Requirement: Please reproduce the text of the material verbatim, starting at its beginning and ending with the line that contains "Заказать создание сайта у нашего спец", both included. Leave the pictures out of your answer.

┏━━

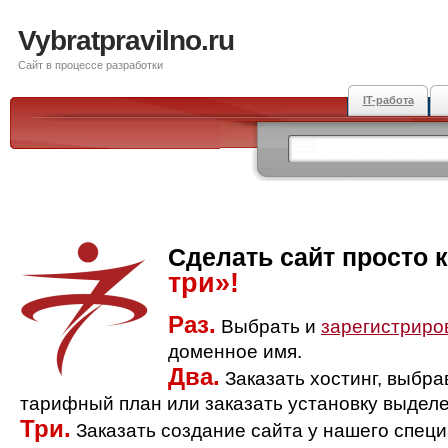
Vybratpravilno.ru
Сайт в процессе разработки
IT-работа
Сделать сайт просто 
три»!
Раз.
Выбрать и
зарегистриро
доменное имя.
Два.
Заказать хостинг, выбр
тарифный план или заказать установку выделе
Три.
Заказать создание сайта у нашего спец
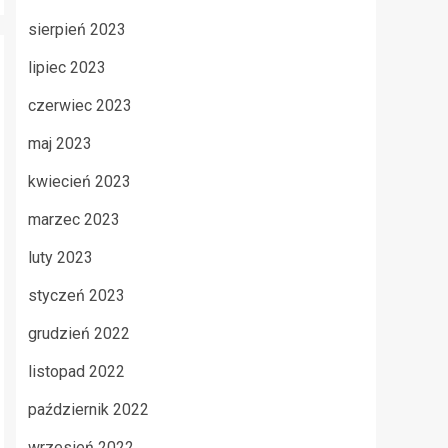
sierpień 2023
lipiec 2023
czerwiec 2023
maj 2023
kwiecień 2023
marzec 2023
luty 2023
styczeń 2023
grudzień 2022
listopad 2022
październik 2022
wrzesień 2022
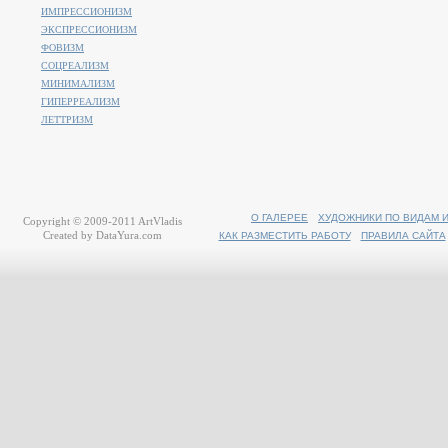
ИМПРЕССИОНИЗМ
ЭКСПРЕССИОНИЗМ
ФОВИЗМ
СОЦРЕАЛИЗМ
МИНИМАЛИЗМ
ГИПЕРРЕАЛИЗМ
ЛЕТТРИЗМ
О ГАЛЕРЕЕ
ХУДОЖНИКИ ПО ВИДАМ 
Copyright © 2009-2011
ArtVladis
Created by
DataYura.com
КАК РАЗМЕСТИТЬ РАБОТУ
ПРАВИЛА САЙТА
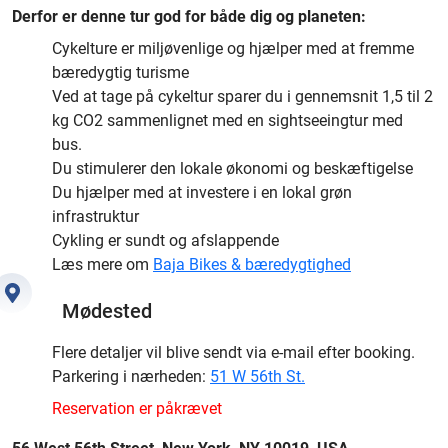
Derfor er denne tur god for både dig og planeten:
Cykelture er miljøvenlige og hjælper med at fremme
bæredygtig turisme
Ved at tage på cykeltur sparer du i gennemsnit 1,5 til 2
kg CO2 sammenlignet med en sightseeingtur med
bus.
Du stimulerer den lokale økonomi og beskæftigelse
Du hjælper med at investere i en lokal grøn
infrastruktur
Cykling er sundt og afslappende
Læs mere om
Baja Bikes & bæredygtighed
Mødested
Flere detaljer vil blive sendt via e-mail efter booking.
Parkering i nærheden:
51 W 56th St.
Reservation er påkrævet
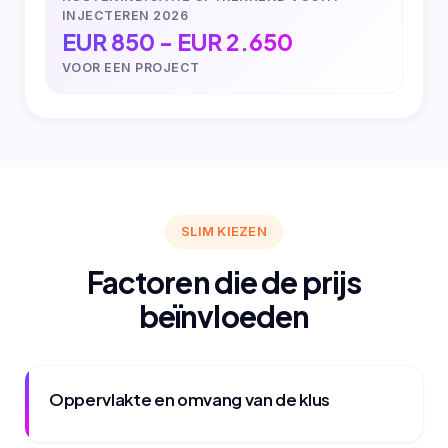
INJECTEREN 2026
EUR 850 - EUR 2.650
VOOR EEN PROJECT
SLIM KIEZEN
Factoren die de prijs
beïnvloeden
Oppervlakte en omvang van de klus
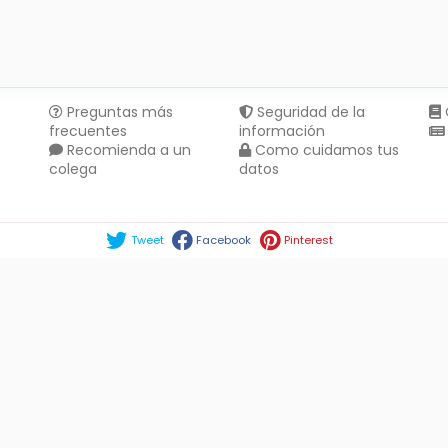
Preguntas más
Seguridad de la
frecuentes
información
Recomienda a un
Como cuidamos tus
colega
datos
Compartir en :
Tweet
Facebook
Pinterest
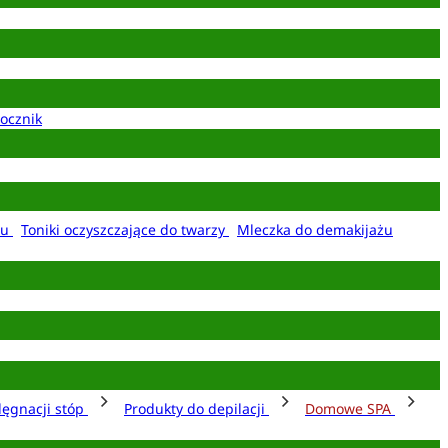
ocznik
żu
Toniki oczyszczające do twarzy
Mleczka do demakijażu
lęgnacji stóp
Produkty do depilacji
Domowe SPA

┗━━

Exercise solution:
Vybratpravilno.ru
Сайт в процессе разработки
IT-работа
Сделать сайт просто 
три»!
Раз.
Выбрать и
зарегистриро
доменное имя.
Два.
Заказать хостинг, выбр
тарифный план или заказать установку выделе
Три.
Заказать создание сайта у нашего спец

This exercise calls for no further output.